• [Page excerpt]:
# 120g African tank video. 22 months after setup



## jbyoung00008 (May 16, 2011)

Hey everyone. I just edited my first video so I thought Id share it. I have this video posted in my tank journal but since I cant edit the title of my thread to tell people I posted a new video I figured Id post it here. I hope im not breaking any BCaquaria rules.

Hope you enjoy  




Happy fish Keeping
Justin


----------



## Tony_B (Apr 24, 2010)

Nice tank! The plants look good... Some real some fake! But still looks good. Everyone looks to be happy together!
I see that you have fish other then malawi africans in ur tank. 
Just be aware that fish from other areas of the world require different water parameters and don't usually like the busy nature of malawi cichlids... 
But like the tank man!


----------



## jbyoung00008 (May 16, 2011)

Tony_B said:


> Nice tank! The plants look good... Some real some fake! But still looks good. Everyone looks to be happy together!
> I see that you have fish other then malawi africans in ur tank.
> Just be aware that fish from other areas of the world require different water parameters and don't usually like the busy nature of malawi cichlids...
> But like the tank man!


Thanks. All the plants are real none are fake! Yes I have a few other fish besides ones from Lake Malawi. Everyone gets a long great except 2 Peacocks. From my own experience Africans's don't really care about the water parameters within reason of course. I do dose Seachem African products but I don't go over board with them. My Ph is usually 7.4 which is low for Tang's but my Black Calvus's have had 4 batches of babies in my tank. My Male is from a Calgary LFS so he was used to higher parameters before so Id say he's adapted nicely. They are both happy even with all the action. I added some Plecos that scared off my Calvus's from their breeding spot but they have recently returned and the female is once again guarding some fry  Stability has been key in my tank and the fish and plants seem to thrive because of it.

Are you keeping Africans?


----------



## Tony_B (Apr 24, 2010)

Yes I keep a 75 gallon mixed malawi...
http://www.bcaquaria.com/forum/aquarium-photography-73/75-gallons-cichlids-90937/
I have a couple juvies coming up from Charles to fill it up a bit more.
Hoping in the futur to upgrade to a 6 foot 110 gallon...


----------



## Vancitycam (Oct 23, 2012)

How did I miss this post ?!? Sometimes I still amaze myself anyway, the tank is looking great love all the plants and mix of fish. Still working on my plants, when you have extra Val's let me know because I hadn't upgraded my lights yet back then plus I owe you anyways.


----------



## jbyoung00008 (May 16, 2011)

Vancitycam said:


> How did I miss this post ?!? Sometimes I still amaze myself anyway, the tank is looking great love all the plants and mix of fish. Still working on my plants, when you have extra Val's let me know because I hadn't upgraded my lights yet back then plus I owe you anyways.


Hey Cam I just removed a bunch. Ill have more in a month or so.  Im sure they will grow good with your new lighting. Ill send you a text when I have more.


----------

• [Tasks]:
1. Rewrite the stretch of the aquarium forum thread from "Hey everyone. I" through "any BCaquaria rules.", changing "tank journal" to "build thread".
2. In the aquarium forum thread, how many batches of babies have the Black Calvus had in the tank?
Work only from the aquarium forum thread.

• [Records provided]:
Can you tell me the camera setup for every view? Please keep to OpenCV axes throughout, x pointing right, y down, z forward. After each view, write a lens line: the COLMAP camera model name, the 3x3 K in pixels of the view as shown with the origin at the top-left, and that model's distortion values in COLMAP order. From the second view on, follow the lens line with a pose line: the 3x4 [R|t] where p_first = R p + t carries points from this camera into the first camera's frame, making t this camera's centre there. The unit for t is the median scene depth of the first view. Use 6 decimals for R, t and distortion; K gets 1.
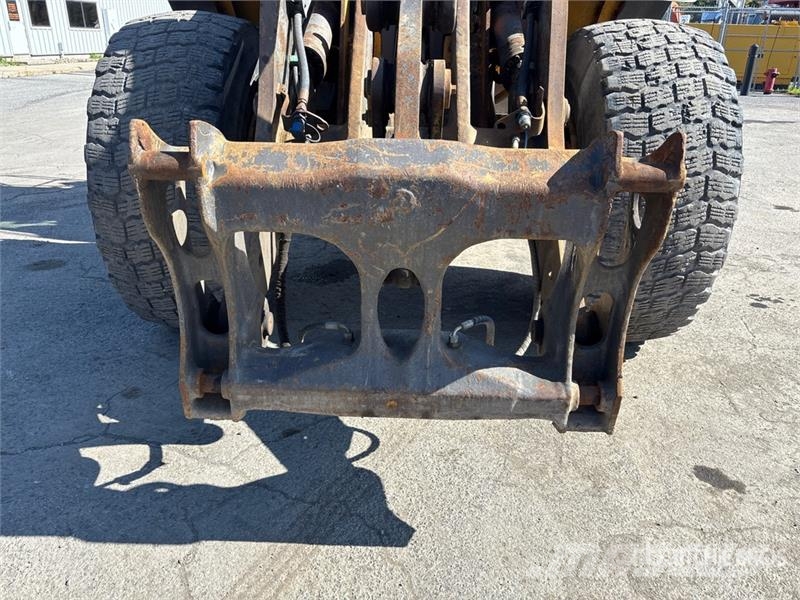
lens RADIAL K [[601.7, 0, 399.7], [0, 601.7, 301.9], [0, 0, 1]] dist [0.032606, -0.028433]
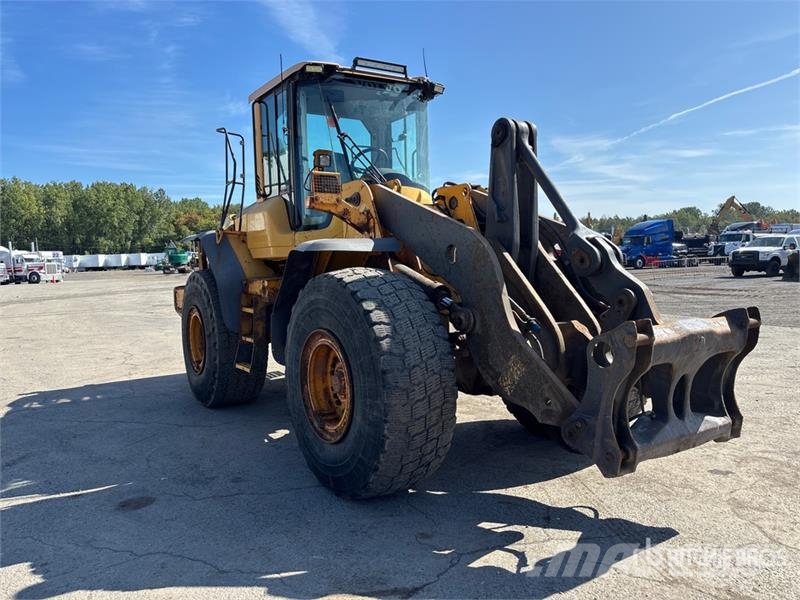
lens RADIAL K [[601.7, 0, 405.2], [0, 601.7, 295.9], [0, 0, 1]] dist [0.032606, -0.028433]
pose [[0.811978, -0.070383, 0.579429, -1.355252], [0.257766, 0.933896, -0.247779, -0.026027], [-0.523687, 0.350548, 0.776446, -0.206985]]
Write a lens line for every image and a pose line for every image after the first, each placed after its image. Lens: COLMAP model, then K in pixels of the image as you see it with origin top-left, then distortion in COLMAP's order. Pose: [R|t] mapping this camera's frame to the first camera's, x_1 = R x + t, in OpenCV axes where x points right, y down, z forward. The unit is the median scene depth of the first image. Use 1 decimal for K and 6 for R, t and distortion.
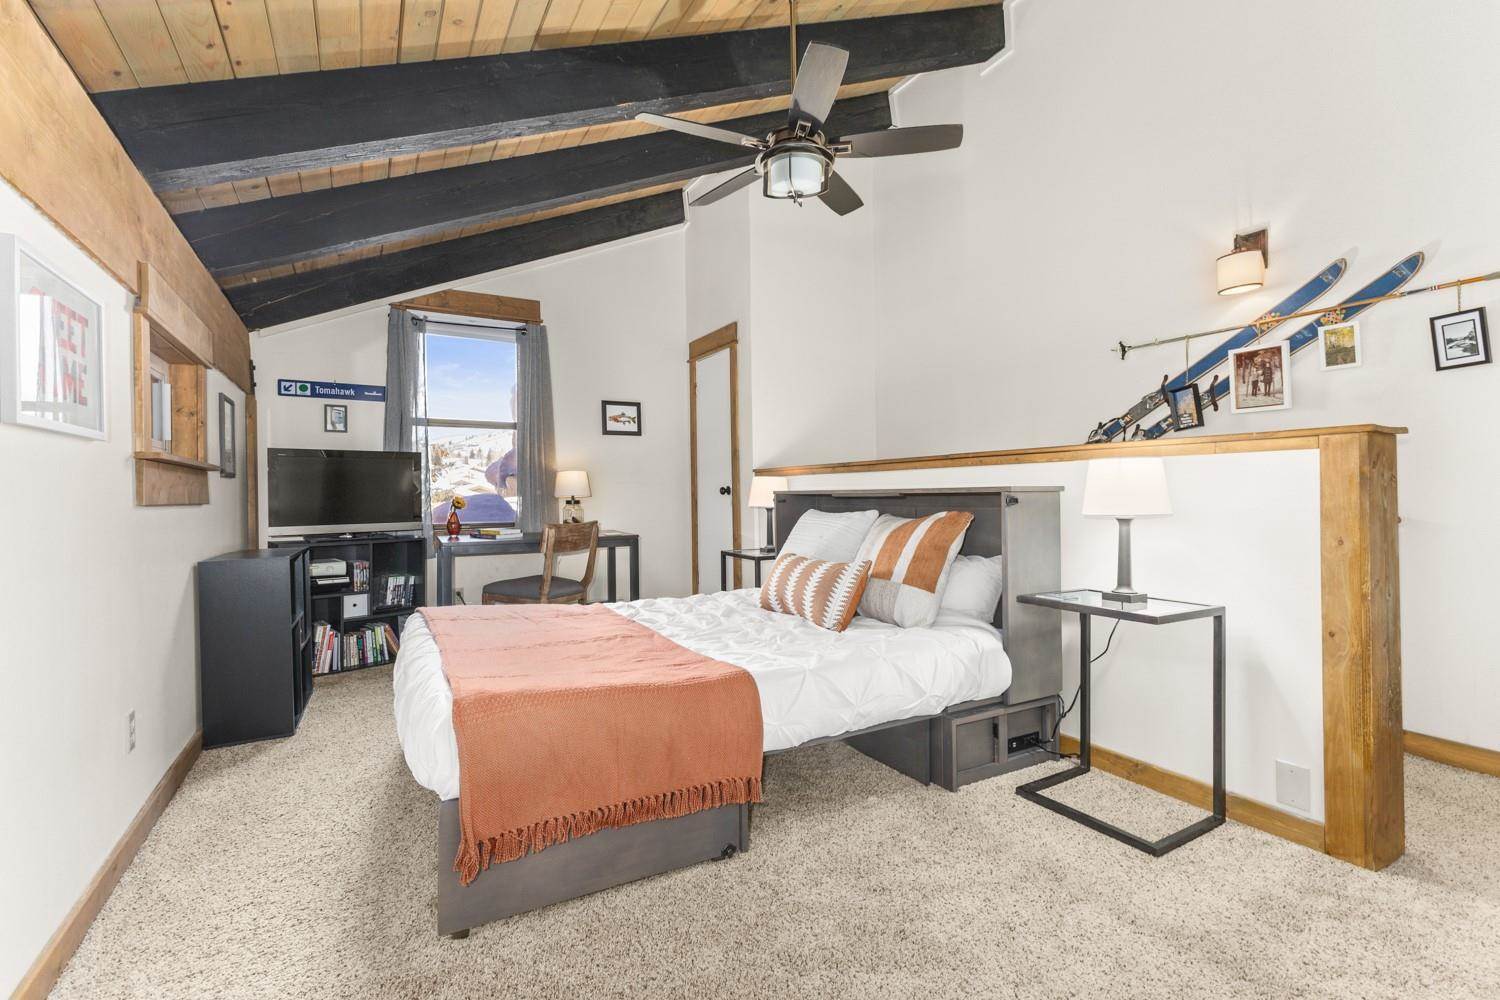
lens RADIAL K [[670.4, 0, 743.4], [0, 670.4, 492.0], [0, 0, 1]] dist [0.017671, -0.003062]
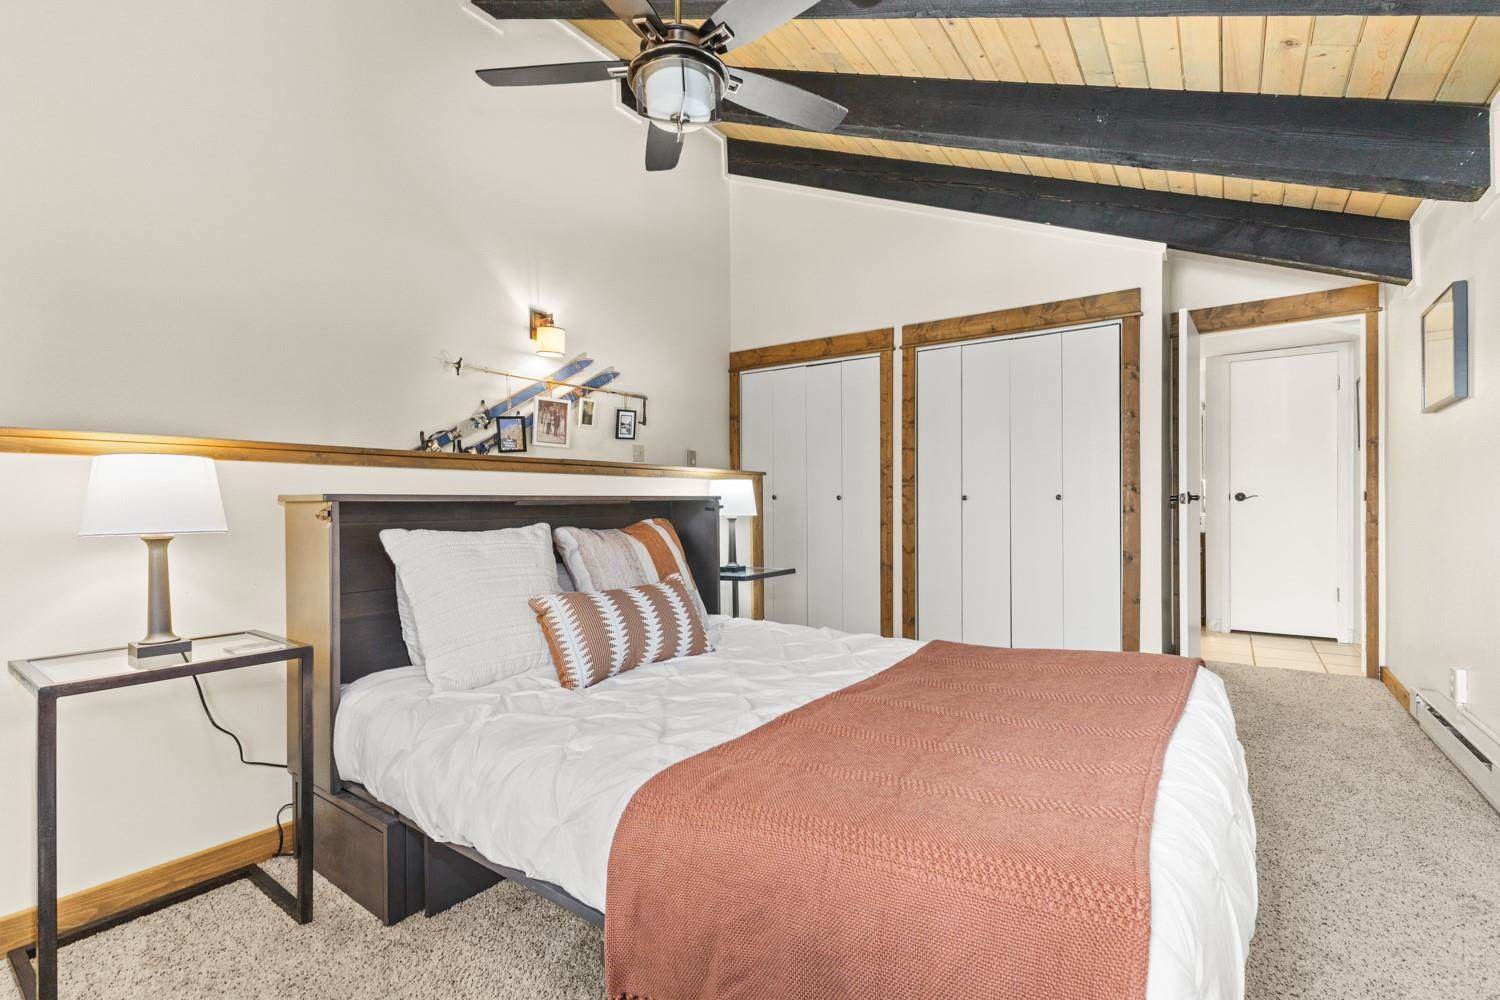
lens RADIAL K [[670.4, 0, 753.8], [0, 670.4, 498.7], [0, 0, 1]] dist [0.017671, -0.003062]
pose [[-0.417634, 0.019778, 0.908400, -0.789776], [0.007172, 0.999804, -0.018471, 0.019949], [-0.908587, -0.001199, -0.417693, 1.453767]]
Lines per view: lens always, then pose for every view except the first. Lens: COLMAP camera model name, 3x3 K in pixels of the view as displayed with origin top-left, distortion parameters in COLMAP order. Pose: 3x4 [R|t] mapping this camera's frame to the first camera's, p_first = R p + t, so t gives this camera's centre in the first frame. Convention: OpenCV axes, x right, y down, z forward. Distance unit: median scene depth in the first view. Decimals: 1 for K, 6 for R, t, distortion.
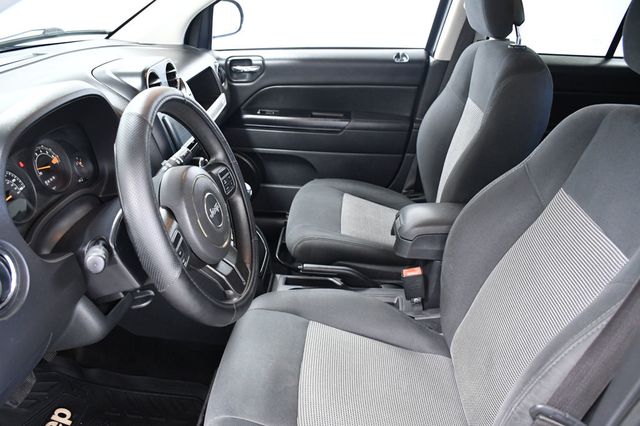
lens RADIAL K [[494.5, 0, 318.2], [0, 494.5, 229.8], [0, 0, 1]] dist [-0.145446, 0.104718]
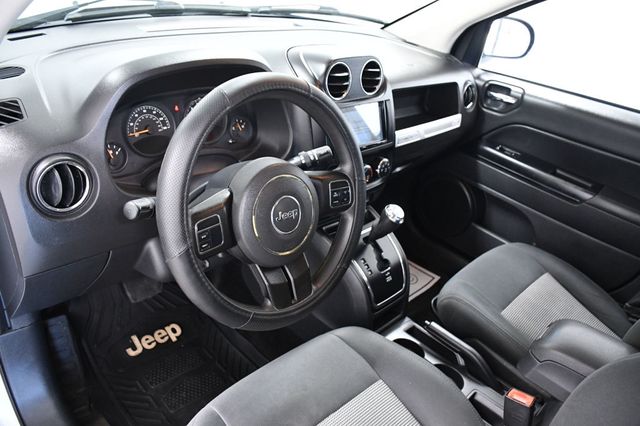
lens RADIAL K [[494.5, 0, 318.2], [0, 494.5, 229.8], [0, 0, 1]] dist [-0.145446, 0.104718]
pose [[0.749553, 0.408824, -0.520609, 0.158028], [-0.417714, 0.902244, 0.107105, -0.066343], [0.513504, 0.137185, 0.847050, 0.113015]]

• [Solutions to the problems]:
1.
Hey everyone. I just edited my first video so I thought Id share it. I have this video posted in my build thread but since I cant edit the title of my thread to tell people I posted a new video I figured Id post it here. I hope im not breaking any BCaquaria rules.

2. Four